Tentang kesan pertamanya saat mengetahui Arbeloa ditunjuk sebagai pelatih Real Madrid, Mourinho tidak ragu menunjukkan dukungan penuh.
“Pertama-tama, saya berharap semuanya berjalan baik untuknya, itulah yang saya inginkan,” ujar Jose Mourinho.
“Saya ingin Arbeloa sukses di mana pun dia berada. Saya ingin Madrid sukses dengan pelatih mana pun. Bayangkan Madrid dengan Arbeloa, saya ingin dia sukses. Saya mencintai Madrid dan saya mencintai Alvaro,” lanjut dia.
Namun, menjelang duel kompetitif, Mourinho tetap memasang batas profesional.
“Saya hanya ingin mereka tampil buruk besok. Saya belum pernah melihatnya melatih, jadi saya tidak bisa memberi tahu Anda hal lain tentang dia sebagai pelatih. Satu-satunya hal yang penting bagi saya adalah dia bahagia,” tandas Jose Mourinho.
“Menjadi pelatih itu sangat sulit, karena ada banyak orang yang lebih tahu daripada Anda, yang mengkritik Anda setiap hari. Penting untuk menikmati pekerjaan ini,” kata dia.
Jangan sampai ketinggalan berita hari ini!
Jadilah yang pertama tahu. Gabung channel kami sekarang!

Prediksi Skor Bali United FC vs Sabah FC di Dewata Challenge Series 2026: Serdadu Tridatu Berpesta!

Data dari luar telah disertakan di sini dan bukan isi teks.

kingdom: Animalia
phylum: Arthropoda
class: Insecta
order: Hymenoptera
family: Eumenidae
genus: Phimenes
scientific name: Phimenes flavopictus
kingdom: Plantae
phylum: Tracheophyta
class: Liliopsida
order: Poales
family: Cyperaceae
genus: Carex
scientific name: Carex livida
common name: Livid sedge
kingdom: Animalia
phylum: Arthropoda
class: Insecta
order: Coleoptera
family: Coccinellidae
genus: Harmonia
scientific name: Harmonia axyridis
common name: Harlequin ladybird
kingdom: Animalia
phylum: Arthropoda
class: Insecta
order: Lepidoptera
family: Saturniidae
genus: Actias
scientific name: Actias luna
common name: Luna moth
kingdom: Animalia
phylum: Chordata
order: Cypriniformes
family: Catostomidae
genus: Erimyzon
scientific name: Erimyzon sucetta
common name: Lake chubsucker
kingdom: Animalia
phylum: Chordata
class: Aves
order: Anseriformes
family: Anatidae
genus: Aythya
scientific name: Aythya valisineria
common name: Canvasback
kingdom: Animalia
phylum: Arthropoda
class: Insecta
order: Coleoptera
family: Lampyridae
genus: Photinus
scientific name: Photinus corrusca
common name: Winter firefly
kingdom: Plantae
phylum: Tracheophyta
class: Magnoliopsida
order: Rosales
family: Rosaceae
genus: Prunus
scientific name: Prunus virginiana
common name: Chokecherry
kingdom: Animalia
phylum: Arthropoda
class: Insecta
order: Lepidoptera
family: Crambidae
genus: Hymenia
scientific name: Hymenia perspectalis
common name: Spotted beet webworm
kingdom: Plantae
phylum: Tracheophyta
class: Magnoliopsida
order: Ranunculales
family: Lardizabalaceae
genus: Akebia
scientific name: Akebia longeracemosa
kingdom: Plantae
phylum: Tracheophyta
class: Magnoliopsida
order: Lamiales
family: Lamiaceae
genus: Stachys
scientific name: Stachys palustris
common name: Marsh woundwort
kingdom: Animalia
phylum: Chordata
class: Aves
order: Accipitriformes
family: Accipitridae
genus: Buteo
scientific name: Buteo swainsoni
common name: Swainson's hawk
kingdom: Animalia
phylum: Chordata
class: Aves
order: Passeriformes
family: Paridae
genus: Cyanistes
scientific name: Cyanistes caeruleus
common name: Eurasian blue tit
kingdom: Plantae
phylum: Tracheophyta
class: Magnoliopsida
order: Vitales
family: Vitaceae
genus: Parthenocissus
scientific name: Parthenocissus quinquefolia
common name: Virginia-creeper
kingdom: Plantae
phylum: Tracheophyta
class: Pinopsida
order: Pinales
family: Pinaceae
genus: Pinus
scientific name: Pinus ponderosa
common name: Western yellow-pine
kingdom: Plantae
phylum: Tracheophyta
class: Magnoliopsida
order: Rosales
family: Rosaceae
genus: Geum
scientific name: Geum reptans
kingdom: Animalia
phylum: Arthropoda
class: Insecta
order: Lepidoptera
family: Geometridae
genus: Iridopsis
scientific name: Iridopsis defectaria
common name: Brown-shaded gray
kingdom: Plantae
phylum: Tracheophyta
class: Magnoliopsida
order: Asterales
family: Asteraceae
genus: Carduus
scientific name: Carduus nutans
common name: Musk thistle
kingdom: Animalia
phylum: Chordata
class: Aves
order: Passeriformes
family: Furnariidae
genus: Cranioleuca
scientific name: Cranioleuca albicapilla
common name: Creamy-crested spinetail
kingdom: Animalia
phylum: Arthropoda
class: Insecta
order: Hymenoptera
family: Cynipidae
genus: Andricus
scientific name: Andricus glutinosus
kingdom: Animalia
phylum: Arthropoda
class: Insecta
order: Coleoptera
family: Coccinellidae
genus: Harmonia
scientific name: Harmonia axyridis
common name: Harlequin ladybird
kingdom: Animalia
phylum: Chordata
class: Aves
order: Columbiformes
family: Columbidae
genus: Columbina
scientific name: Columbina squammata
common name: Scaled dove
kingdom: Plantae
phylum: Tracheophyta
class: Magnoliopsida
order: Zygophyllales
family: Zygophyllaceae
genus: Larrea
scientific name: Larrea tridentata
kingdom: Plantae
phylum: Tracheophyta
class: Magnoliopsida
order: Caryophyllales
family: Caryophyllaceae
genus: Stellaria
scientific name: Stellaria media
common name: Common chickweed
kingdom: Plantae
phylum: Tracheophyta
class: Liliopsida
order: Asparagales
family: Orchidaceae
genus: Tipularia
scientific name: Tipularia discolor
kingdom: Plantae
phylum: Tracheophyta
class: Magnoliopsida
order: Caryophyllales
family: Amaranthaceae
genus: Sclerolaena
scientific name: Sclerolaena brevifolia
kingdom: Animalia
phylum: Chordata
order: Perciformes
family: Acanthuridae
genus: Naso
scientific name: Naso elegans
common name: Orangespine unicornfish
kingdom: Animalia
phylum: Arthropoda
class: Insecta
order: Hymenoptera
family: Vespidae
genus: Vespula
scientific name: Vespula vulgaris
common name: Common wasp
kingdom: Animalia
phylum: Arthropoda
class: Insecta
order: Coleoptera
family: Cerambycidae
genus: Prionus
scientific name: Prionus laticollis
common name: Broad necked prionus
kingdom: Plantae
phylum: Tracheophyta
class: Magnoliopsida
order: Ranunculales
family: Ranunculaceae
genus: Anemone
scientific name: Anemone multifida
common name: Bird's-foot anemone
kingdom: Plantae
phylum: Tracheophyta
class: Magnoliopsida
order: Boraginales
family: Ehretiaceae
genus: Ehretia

Pegawai Diskominfo Kukar Bakar Kantor Usai Wajah Dijadikan Stiker WA
'Tibo Sri': 7 Weton yang Memiliki Rezeki Seumur Hidupnya Mengalir Seperti Air dan Tidak Pernah Mengering Menurut Primbon Jawa
Eks Dewas KPK Albertina Ho Tak Lolos Seleksi CHA di KY, TII Bandingkan dengan Politikus Golkar Ini
Sakit Hati, Alasan Eks Karyawan Bongkar Aib Richard Lee Suka 'Jajan Cewek'
3 Fakta Gonzalo Ritacco, Pemain Incaran Persebaya Surabaya yang Pernah Lawan Son Heung-min
HUT ke-81 RI, Naik Suroboyo Bus dan Wira Wiri Cuma Rp81, Berlaku Sepekan
Cek Warna Keberuntungan Menurut Hari dan Pasaran Jawa: Rahasia Menarik Energi Positif dan Kesuksesan Setiap Hari!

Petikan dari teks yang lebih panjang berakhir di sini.